Discovery of Novel cccDNA Reducers toward the Cure of Hepatitis B Virus Infection
Dongdong Chen 1 , Xuefei Tan 1 , Wenming Chen 1 , Yongfu Liu 1 , Chao Li 1 , Jun Wu 1 , Jiamin Zheng 1 , Hong C Shen 1 , Meifang Zhang 2 , Waikwong Wu 2 , Lin Wang 3 , Jing Xiong 3 , Jieyu Dai 4 , Kai Sun 4 , Jitao David Zhang 5 , Kunlun Xiang 6 , Baocun Li 6 , XiaoJu Ni 6 , Qihui Zhu 6 , Lu Gao 6 , Li Wang 6 , Song Feng 1
Affiliations
Affiliations
1
Department of Medicinal Chemistry, Roche Innovation Center Shanghai, Roche Pharma Research & Early Development, Building 5, No. 371, Lishizhen Road, Shanghai 201203, China.
2
Lead Discovery, Roche Innovation Center Shanghai, Roche Pharma Research & Early Development, Building 5, No. 371, Lishizhen Road, Shanghai 201203, China.
3
pCMC, Roche Innovation Center Shanghai, Roche Pharma Research & Early Development, Building 5, No. 371, Lishizhen Road, Shanghai 201203, China.
4
Pharmaceutical Sciences, Roche Innovation Center Shanghai, Roche Pharma Research & Early Development, Building 5, No. 371, Lishizhen Road, Shanghai 201203, China.
5
Pharmaceutical Science, Roche Innovation Center Basel, Roche Pharma Research & Early Development, Grenzacherstrasse 124, Basel CH-4070, Switzerland.
6
Discovery Virology, Roche Innovation Center Shanghai, Roche Pharma Research & Early Development, Building 5, No. 371, Lishizhen Road, Shanghai 201203, China.

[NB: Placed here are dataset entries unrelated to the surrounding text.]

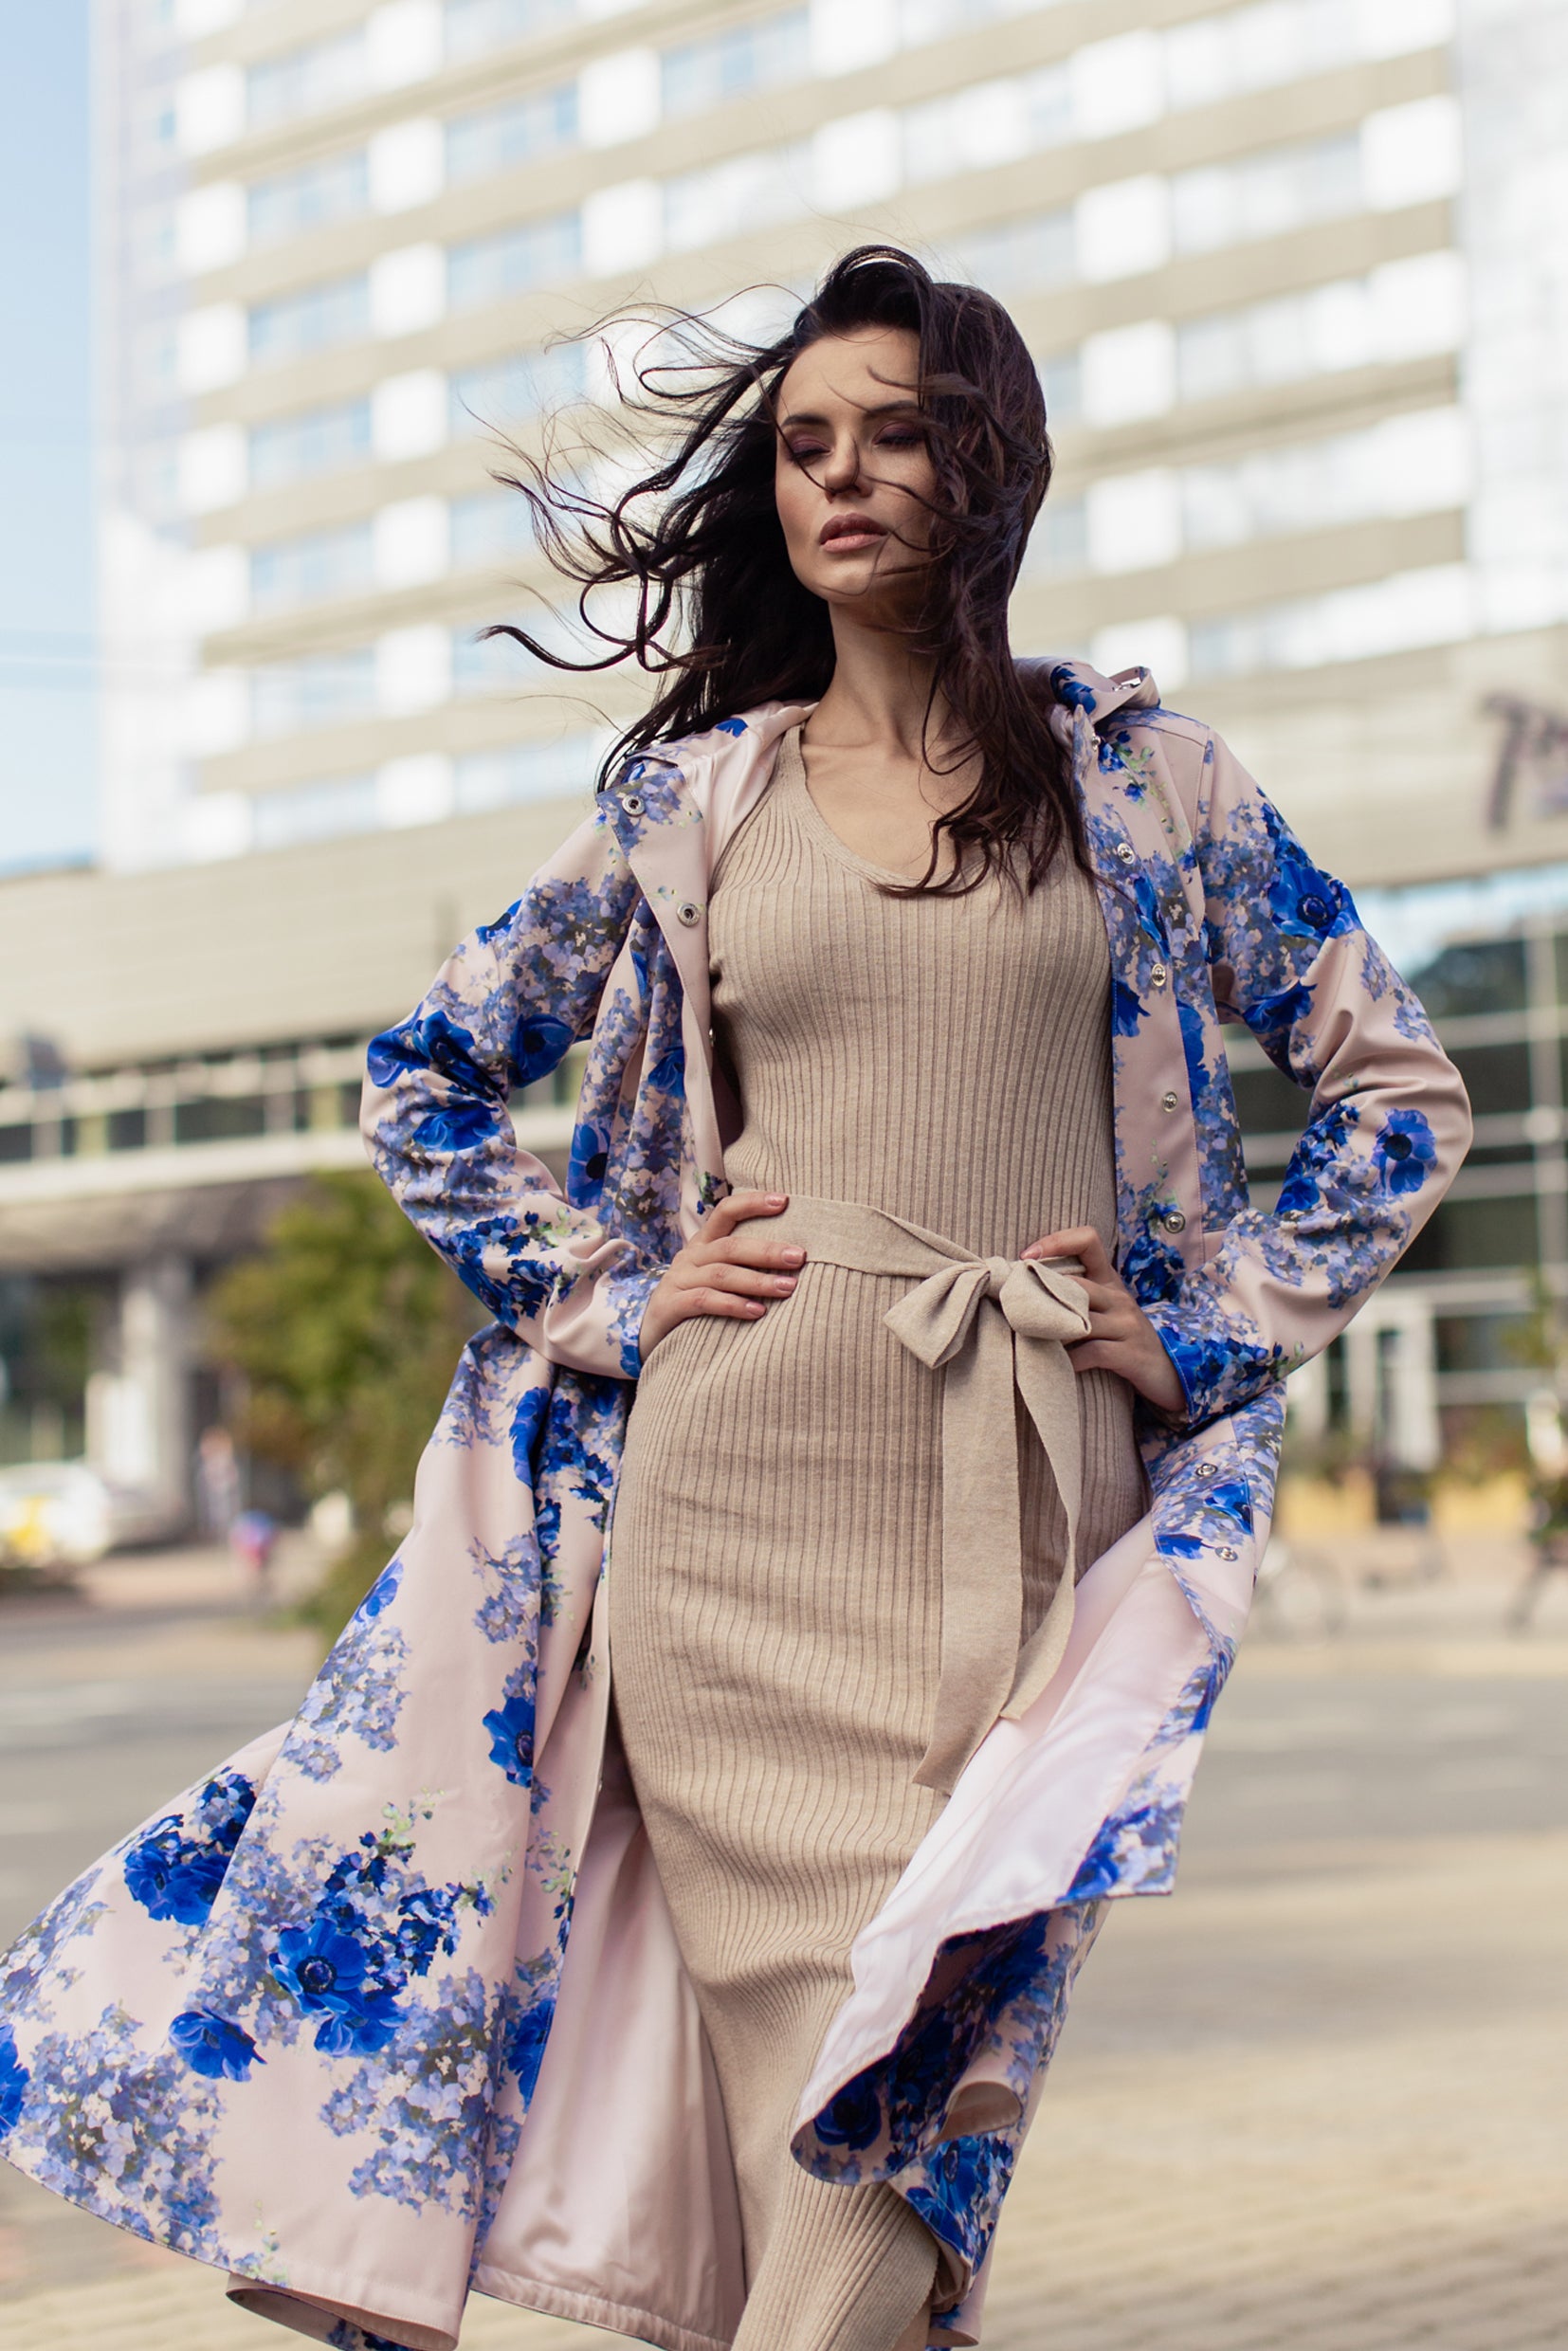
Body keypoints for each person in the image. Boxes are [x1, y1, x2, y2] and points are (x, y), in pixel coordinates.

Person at [0, 248, 1470, 2351]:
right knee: (834, 2144)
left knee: (902, 2108)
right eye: (801, 443)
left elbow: (1395, 1092)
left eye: (892, 433)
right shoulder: (692, 803)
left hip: (1021, 1513)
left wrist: (1206, 1329)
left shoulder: (1154, 782)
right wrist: (608, 1295)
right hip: (722, 1523)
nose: (837, 476)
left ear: (989, 461)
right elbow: (424, 1077)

PMID: 35973101 DOI: 10.1021/acs.jmedchem.1c02215
Abstract
Chronic hepatitis B virus (HBV) infection is a worldwide disease that causes thousands of deaths per year. Currently, there is no therapeutic that can completely cure already infected HBV patients due to the inability of humans to eliminate covalently closed circular DNA (cccDNA), which serves as the template to (re)initiate an infection even after prolonged viral suppression. Through phenotypic screening, we discovered xanthone series hits as novel HBV cccDNA reducers, and subsequent structure optimization led to the identification of a lead compound with improved antiviral activity and pharmacokinetic profiles. A representative compound 59 demonstrated good potency and oral bioavailability with no cellular toxicity. In an HBVcircle mouse model, compound 59 showed excellent efficacy in significantly reducing HBV antigens, DNA, and intrahepatic cccDNA levels.